Okay Tancho, are you telling me that Neil Armstrong walked in front of green screen and never really walked on the moon or that Sully Sullenberger didn't really land on the Hudson? In Gilbert & Sullivan's HMS Pinafore the little buttercup sings "Things are SELDOM what they seem" and that may be true but you said things are "NEVER" what they seem. Remember what Abe Lincoln said, "You can fool SOME of the people all of the time and you can fool all of the people SOME of the time but you can't fool ALL of the people ALL of the time. The Bible tells us to "test all things" so that's what we should do but it also tells us to "hold fast to that which is good". I am holding fast to you my friend so don't drag us off the deep end, eh? Lighten up will ya :)
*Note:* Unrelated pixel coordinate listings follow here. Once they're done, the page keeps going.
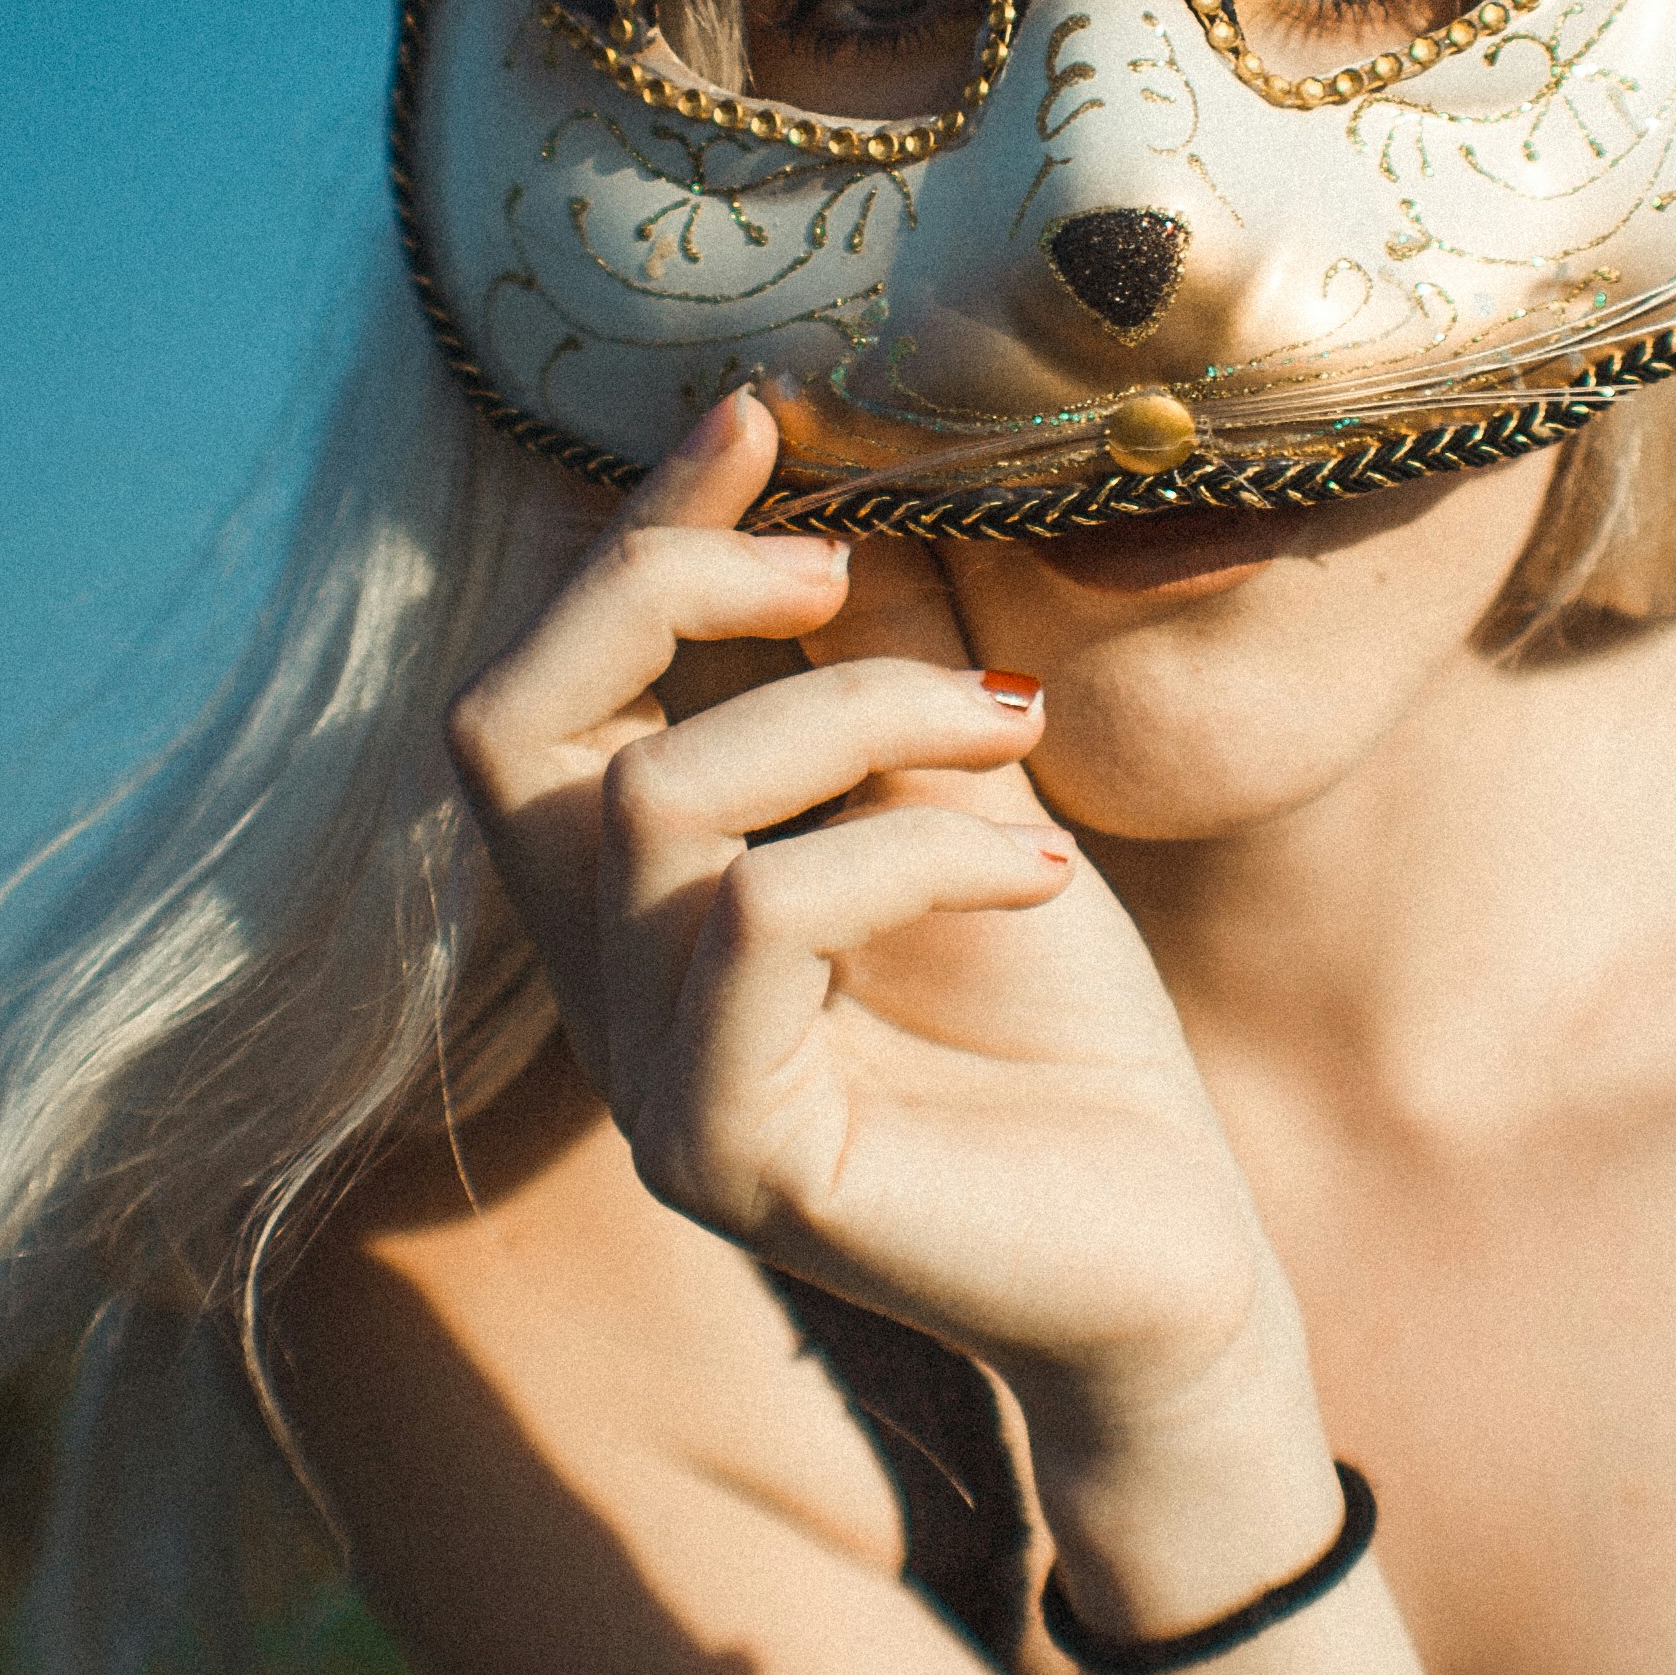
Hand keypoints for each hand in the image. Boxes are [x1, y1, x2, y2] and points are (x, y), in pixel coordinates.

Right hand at [446, 392, 1291, 1439]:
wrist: (1172, 1262)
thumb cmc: (1064, 1038)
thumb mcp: (959, 799)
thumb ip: (868, 665)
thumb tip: (837, 470)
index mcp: (634, 905)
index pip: (544, 685)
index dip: (629, 533)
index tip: (755, 412)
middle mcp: (603, 993)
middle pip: (503, 724)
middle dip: (663, 586)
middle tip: (840, 566)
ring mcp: (647, 1083)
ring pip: (656, 803)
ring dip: (852, 717)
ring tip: (1010, 739)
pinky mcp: (726, 1157)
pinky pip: (760, 921)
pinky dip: (910, 853)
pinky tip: (1036, 874)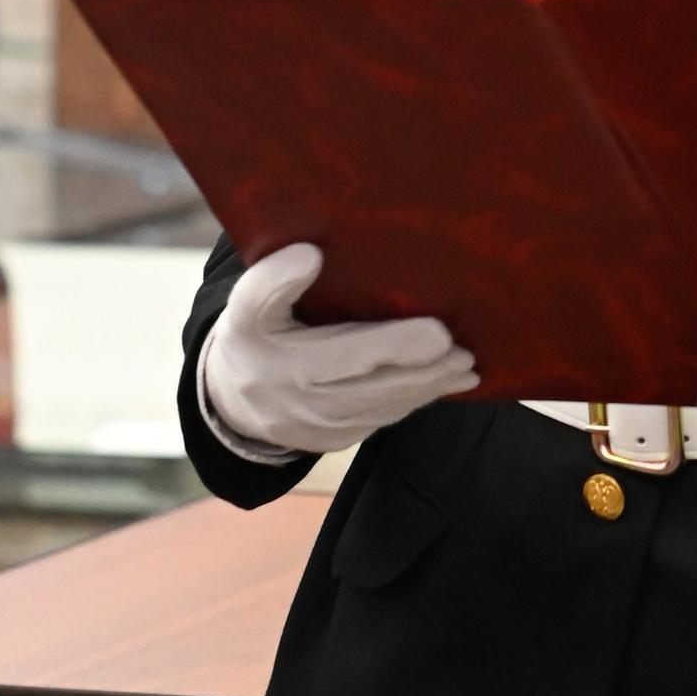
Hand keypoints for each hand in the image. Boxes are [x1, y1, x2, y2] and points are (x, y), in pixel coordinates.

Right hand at [199, 244, 476, 459]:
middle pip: (379, 387)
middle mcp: (307, 403)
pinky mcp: (335, 441)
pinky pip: (381, 421)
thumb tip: (311, 254)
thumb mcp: (244, 308)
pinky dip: (412, 402)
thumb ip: (270, 281)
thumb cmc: (248, 340)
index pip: (351, 356)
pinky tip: (438, 385)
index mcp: (286, 365)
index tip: (440, 332)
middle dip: (427, 371)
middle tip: (467, 352)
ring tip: (464, 367)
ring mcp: (323, 428)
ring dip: (428, 389)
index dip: (398, 345)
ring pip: (385, 408)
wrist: (230, 402)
Ha Bob, no not at all, and I am glad you brought up Sully Sullenburger, I just saw his documentary which brought shivers to my spine. All that I am saying is to not believe EVERYTHING that you may see nowadays, that's all!
I just don't think that people check things out the way they should nowadays, and believe everything they see and hear as gospel!
The need for critical thinking is nothing new. Newspapers have printed stories for years that turned out to be urban myths, rumor, or just plain wrong. Chromakey is nothing new, as you know. Actors in the 30's were filmed riding in a car with a street scene projected on a screen behind them. The digital age has just made it WAY harder to tell. I don't think of it as a lie, more like a way to provide us with more fantastic entertainment for less money. A news story, that would be one thing. But a film or TV show, more power to them!
Critical thinking eh?
Based on some of my recent conversations with people, that seems to becoming a skill not exhibited as often as I would expect. One of the things that I noticed was a bridge with cars placed adjacent to the beach in Mazatlan on a commercial a few days ago. The job was so good that I had to keep reviewing it to be sure I was not confusing it with another location. Interesting that many Mexican novellas are now done using the same process which allows them to save tons of money by not moving all the actors and support people all over the place.
Our dear friends at Fox News get busted using blue screens and old clips all the time but they know who the fools are-and they are us.